## [Exercise inputs]
......

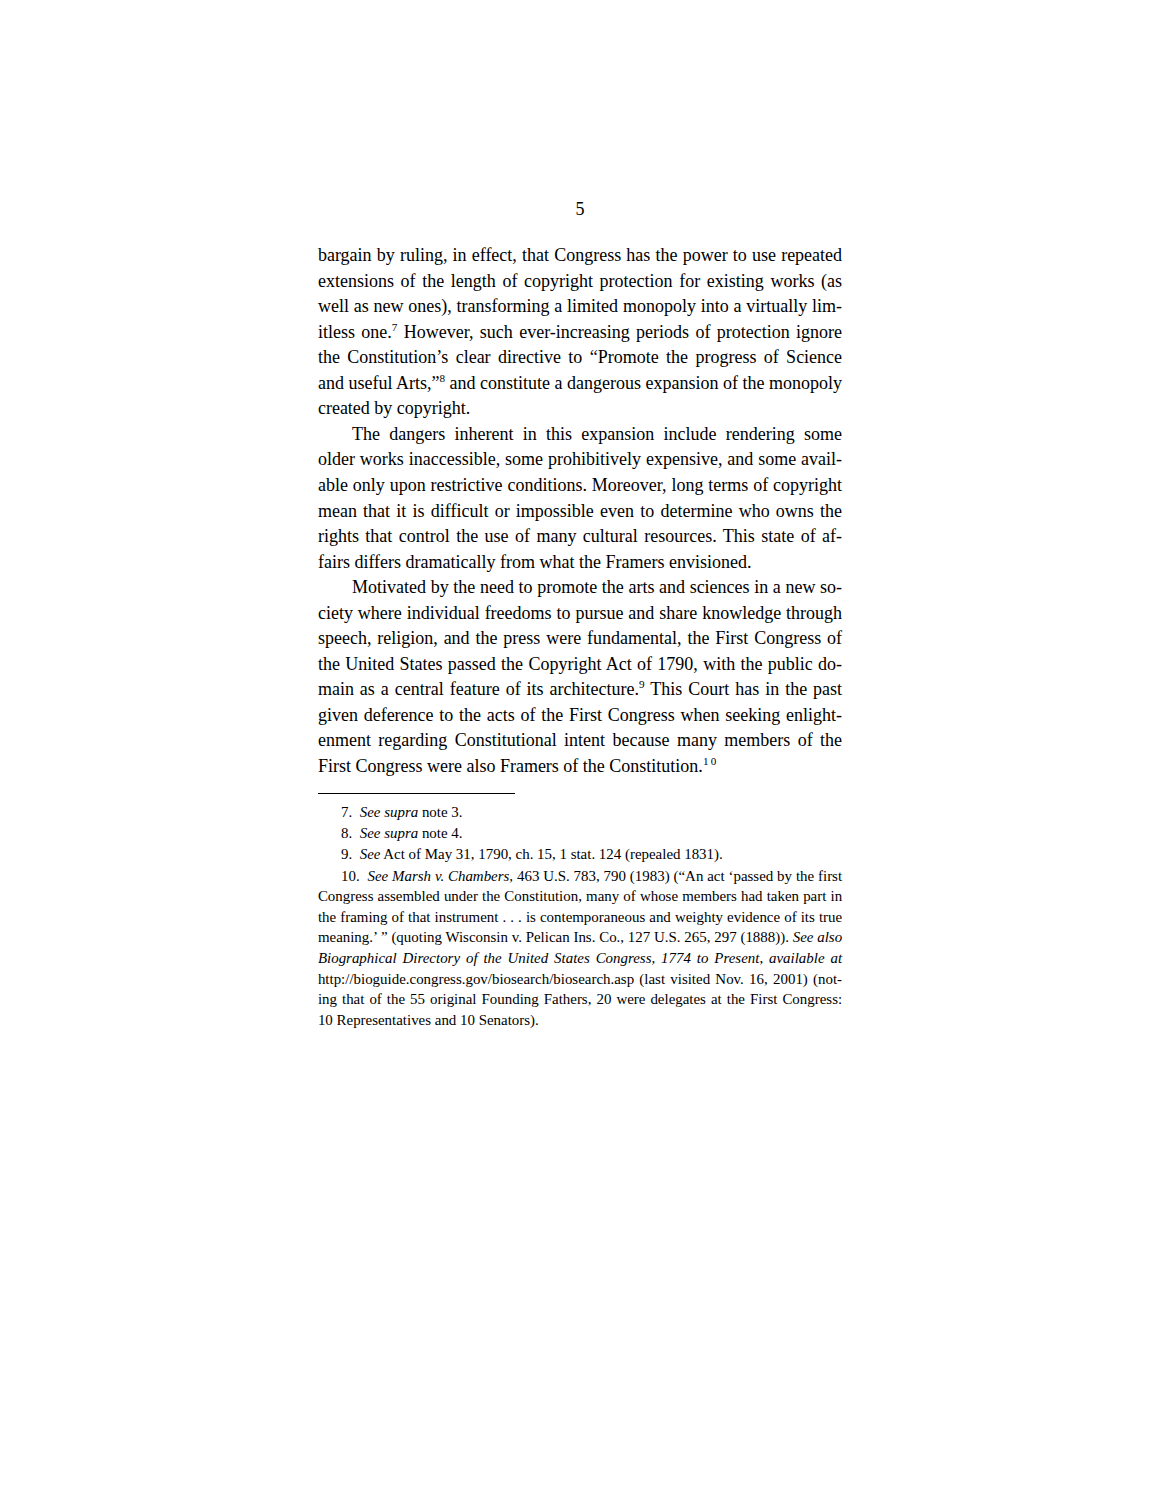5
bargain by ruling, in effect, that Congress has the power to use repeated extensions of the length of copyright protection for existing works (as well as new ones), transforming a limited monopoly into a virtually limitless one.7 However, such ever-increasing periods of protection ignore the Constitution’s clear directive to “Promote the progress of Science and useful Arts,”8 and constitute a dangerous expansion of the monopoly created by copyright.
The dangers inherent in this expansion include rendering some older works inaccessible, some prohibitively expensive, and some available only upon restrictive conditions. Moreover, long terms of copyright mean that it is difficult or impossible even to determine who owns the rights that control the use of many cultural resources. This state of affairs differs dramatically from what the Framers envisioned.
Motivated by the need to promote the arts and sciences in a new society where individual freedoms to pursue and share knowledge through speech, religion, and the press were fundamental, the First Congress of the United States passed the Copyright Act of 1790, with the public domain as a central feature of its architecture.9 This Court has in the past given deference to the acts of the First Congress when seeking enlightenment regarding Constitutional intent because many members of the First Congress were also Framers of the Constitution.1 0
7. See supra note 3.
8. See supra note 4.
9. See Act of May 31, 1790, ch. 15, 1 stat. 124 (repealed 1831).
10. See Marsh v. Chambers, 463 U.S. 783, 790 (1983) (“An act ‘passed by the first Congress assembled under the Constitution, many of whose members had taken part in the framing of that instrument . . . is contemporaneous and weighty evidence of its true meaning.’ ” (quoting Wisconsin v. Pelican Ins. Co., 127 U.S. 265, 297 (1888)). See also Biographical Directory of the United States Congress, 1774 to Present, available at http://bioguide.congress.gov/biosearch/biosearch.asp (last visited Nov. 16, 2001) (noting that of the 55 original Founding Fathers, 20 were delegates at the First Congress: 10 Representatives and 10 Senators).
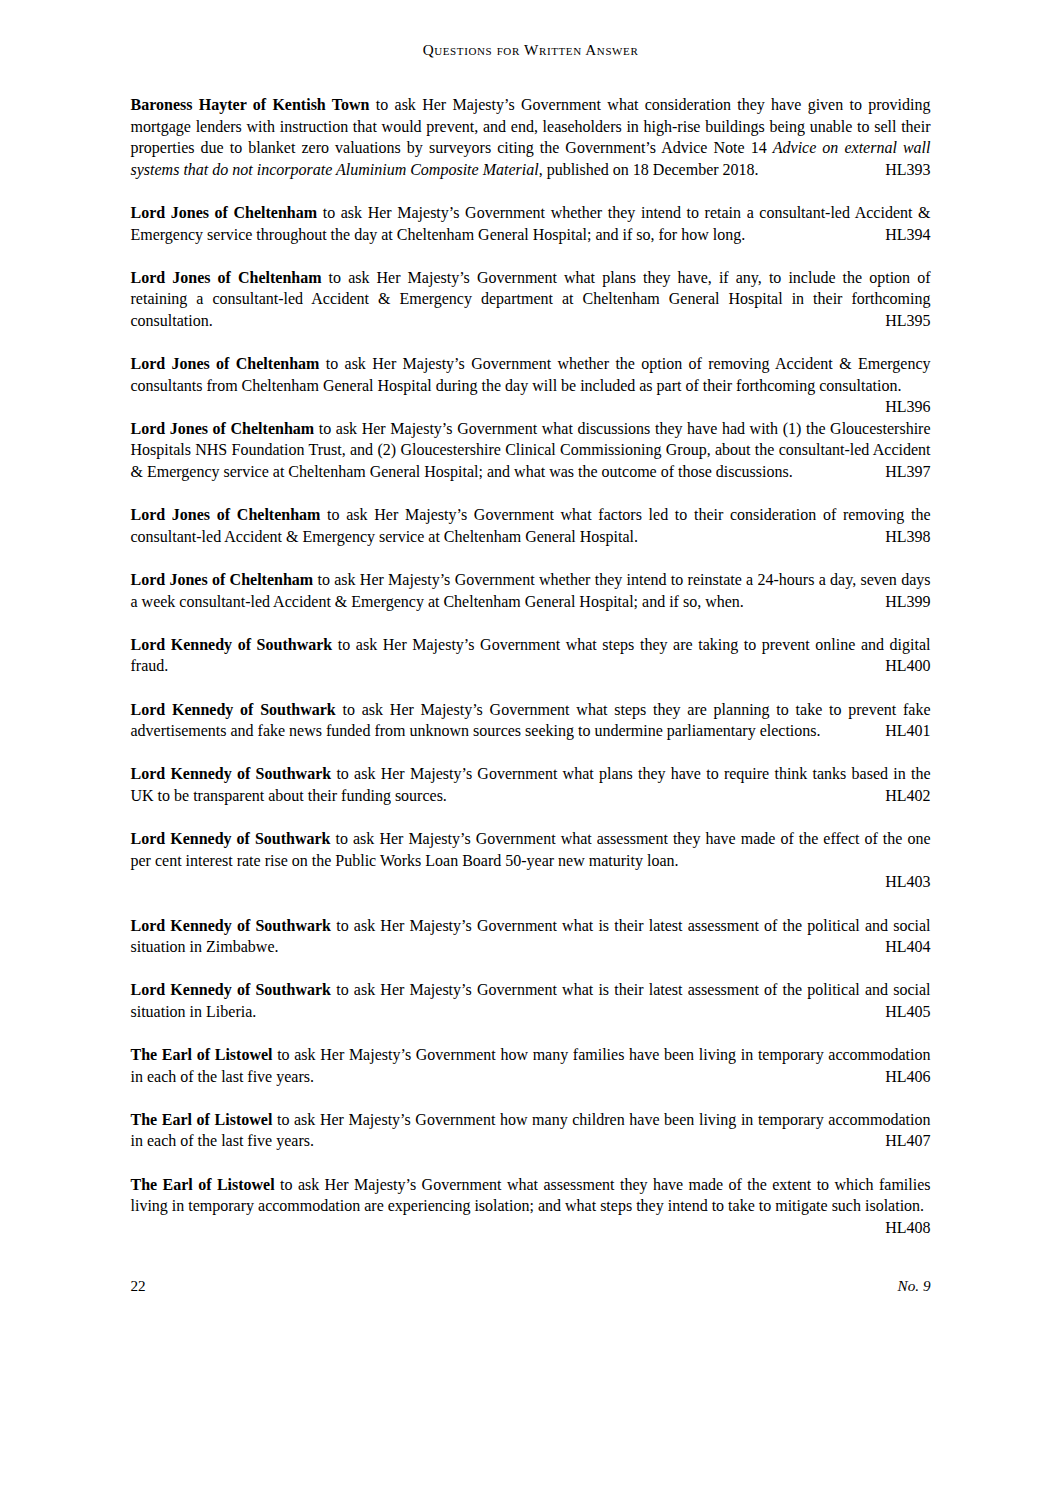Questions for Written Answer
Baroness Hayter of Kentish Town to ask Her Majesty’s Government what consideration they have given to providing mortgage lenders with instruction that would prevent, and end, leaseholders in high-rise buildings being unable to sell their properties due to blanket zero valuations by surveyors citing the Government’s Advice Note 14 Advice on external wall systems that do not incorporate Aluminium Composite Material, published on 18 December 2018.HL393
Lord Jones of Cheltenham to ask Her Majesty’s Government whether they intend to retain a consultant-led Accident & Emergency service throughout the day at Cheltenham General Hospital; and if so, for how long.HL394
Lord Jones of Cheltenham to ask Her Majesty’s Government what plans they have, if any, to include the option of retaining a consultant-led Accident & Emergency department at Cheltenham General Hospital in their forthcoming consultation.HL395
Lord Jones of Cheltenham to ask Her Majesty’s Government whether the option of removing Accident & Emergency consultants from Cheltenham General Hospital during the day will be included as part of their forthcoming consultation.HL396
Lord Jones of Cheltenham to ask Her Majesty’s Government what discussions they have had with (1) the Gloucestershire Hospitals NHS Foundation Trust, and (2) Gloucestershire Clinical Commissioning Group, about the consultant-led Accident & Emergency service at Cheltenham General Hospital; and what was the outcome of those discussions.HL397
Lord Jones of Cheltenham to ask Her Majesty’s Government what factors led to their consideration of removing the consultant-led Accident & Emergency service at Cheltenham General Hospital.HL398
Lord Jones of Cheltenham to ask Her Majesty’s Government whether they intend to reinstate a 24-hours a day, seven days a week consultant-led Accident & Emergency at Cheltenham General Hospital; and if so, when.HL399
Lord Kennedy of Southwark to ask Her Majesty’s Government what steps they are taking to prevent online and digital fraud.HL400
Lord Kennedy of Southwark to ask Her Majesty’s Government what steps they are planning to take to prevent fake advertisements and fake news funded from unknown sources seeking to undermine parliamentary elections.HL401
Lord Kennedy of Southwark to ask Her Majesty’s Government what plans they have to require think tanks based in the UK to be transparent about their funding sources.HL402
Lord Kennedy of Southwark to ask Her Majesty’s Government what assessment they have made of the effect of the one per cent interest rate rise on the Public Works Loan Board 50-year new maturity loan. HL403
Lord Kennedy of Southwark to ask Her Majesty’s Government what is their latest assessment of the political and social situation in Zimbabwe.HL404
Lord Kennedy of Southwark to ask Her Majesty’s Government what is their latest assessment of the political and social situation in Liberia.HL405
The Earl of Listowel to ask Her Majesty’s Government how many families have been living in temporary accommodation in each of the last five years.HL406
The Earl of Listowel to ask Her Majesty’s Government how many children have been living in temporary accommodation in each of the last five years.HL407
The Earl of Listowel to ask Her Majesty’s Government what assessment they have made of the extent to which families living in temporary accommodation are experiencing isolation; and what steps they intend to take to mitigate such isolation.HL408
22 No. 9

......

Provide an exact transcript of the lines from the one that holds "maturity loan. HL403" through the final line of the data above.

Lord Kennedy of Southwark to ask Her Majesty’s Government what assessment they have made of the effect of the one per cent interest rate rise on the Public Works Loan Board 50-year new maturity loan. HL403
Lord Kennedy of Southwark to ask Her Majesty’s Government what is their latest assessment of the political and social situation in Zimbabwe.HL404
Lord Kennedy of Southwark to ask Her Majesty’s Government what is their latest assessment of the political and social situation in Liberia.HL405
The Earl of Listowel to ask Her Majesty’s Government how many families have been living in temporary accommodation in each of the last five years.HL406
The Earl of Listowel to ask Her Majesty’s Government how many children have been living in temporary accommodation in each of the last five years.HL407
The Earl of Listowel to ask Her Majesty’s Government what assessment they have made of the extent to which families living in temporary accommodation are experiencing isolation; and what steps they intend to take to mitigate such isolation.HL408
22 No. 9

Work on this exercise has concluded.